The third and final round of hearings into the sinking of El Faro kicked off Monday in Jacksonville. During this round, investigators were equipped with the transcripts from the voyage data recorder or black box.
The transcript, which is over 500 pages long, is proving to be beneficial for the Marine Board of Investigation as it analyzes what questions to ask at the hearing.
Monday’s hearing at the Prime Osborn Convention Center in Jacksonville started off with testimony from former El Faro captain and chief mate Raymond Thompson.
It’s been more than a year since the tragedy, and pastor Robert Green, who lost his son on board, said he is glad the board can now use the transcript’s information. “If we didn’t have it, we’d be shooting in the dark,” Green said.
During the beginning of the hearing, the board zeroed in on whether fatigue might have been a factor in how El Faro and its crew operated. A portion of black box transcript shows Capt. Michael Davidson was awakened in the middle of the night.
Board member and Cmdr. Matt Denning wanted to know if that affected his decision-making. “It makes me question whether the captain actually woke up sufficiently to have that conversation,” Denning said.
Thompson said that while working with Davidson, he personally never had to wake him up at night.
“If you’re woken up, does it take you a while before you can really comprehend what’s going on?” Denning said.
“No sir, not really, I can get up pretty quickly,” Thompson said.
Thompson said as captain it wasn’t uncommon for his crew to wake him up. He said he’s been awoken “plenty of times” but was unsure as to how the ship owners verified that crew was adhering to work and rest hours.
“I didn’t see fatigue as being an issue,” said Thompson. Since the sinking, Thompson said they now track rest hours through software instead of using written forms.

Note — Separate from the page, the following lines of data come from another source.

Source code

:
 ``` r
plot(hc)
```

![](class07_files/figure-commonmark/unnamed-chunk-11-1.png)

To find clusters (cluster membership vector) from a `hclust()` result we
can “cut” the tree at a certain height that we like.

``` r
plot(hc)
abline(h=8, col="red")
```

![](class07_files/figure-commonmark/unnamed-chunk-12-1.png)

The transcripts also show the second mate didn’t get much sleep and used an over-the-counter sleeping aid.
Thompson said he would only know about the use of medications if crew members reported it, but that he follows a Coast Guard manuel that shows what substances are not allowed.
William Bennett, who represents Davidson’s widow, asked a series of questions to illustrate the kind of captain Davidson was.

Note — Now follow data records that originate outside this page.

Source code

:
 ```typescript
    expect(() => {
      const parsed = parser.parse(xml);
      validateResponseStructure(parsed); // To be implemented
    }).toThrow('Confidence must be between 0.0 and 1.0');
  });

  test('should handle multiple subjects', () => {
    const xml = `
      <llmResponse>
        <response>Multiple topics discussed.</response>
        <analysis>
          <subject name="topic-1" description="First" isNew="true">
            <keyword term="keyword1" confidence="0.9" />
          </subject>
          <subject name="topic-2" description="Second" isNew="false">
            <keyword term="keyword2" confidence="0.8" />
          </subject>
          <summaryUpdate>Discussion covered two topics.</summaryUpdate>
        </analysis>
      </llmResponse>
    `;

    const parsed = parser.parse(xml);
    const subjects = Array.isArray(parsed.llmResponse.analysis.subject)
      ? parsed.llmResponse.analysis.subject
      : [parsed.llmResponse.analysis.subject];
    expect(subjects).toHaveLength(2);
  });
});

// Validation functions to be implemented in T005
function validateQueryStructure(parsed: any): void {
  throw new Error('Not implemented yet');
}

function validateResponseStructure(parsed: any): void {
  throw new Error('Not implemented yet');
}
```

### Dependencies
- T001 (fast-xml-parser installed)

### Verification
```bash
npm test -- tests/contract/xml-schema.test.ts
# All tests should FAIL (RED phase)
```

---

Bennett pointed out that the transcripts showed Davidson was on the bridge at least once an hour for about 10 hours, asking his mates to log the weather frequently. “It goes along with his reputation of being meticulous and cautious, doesn’t it?” said Bennett.
“That would be correct,” Thompson said in response to Bennett.
Bennett also said that one of the slides shown was misleading because it showed Hurricane Joaquin’s actual course, not the forecasted course.
“Based upon the forecast, the ship was not supposed to experience hurricane force winds, correct?” Bennett asked during the hearing.
“That looks to be correct,” Thompson responded.
Bennett said the black box only records conversations that occur on the bridge but it is likely that conversations about the weather and course, occurred in other places, such as during meals.
“The point is that we can’t put ourselves in Captain Davidson’s position ‘cause we were not there,” said Bennett.
“That’s correct,” said Thompson.
The hearing reconvenes at 9 a.m. Tuesday.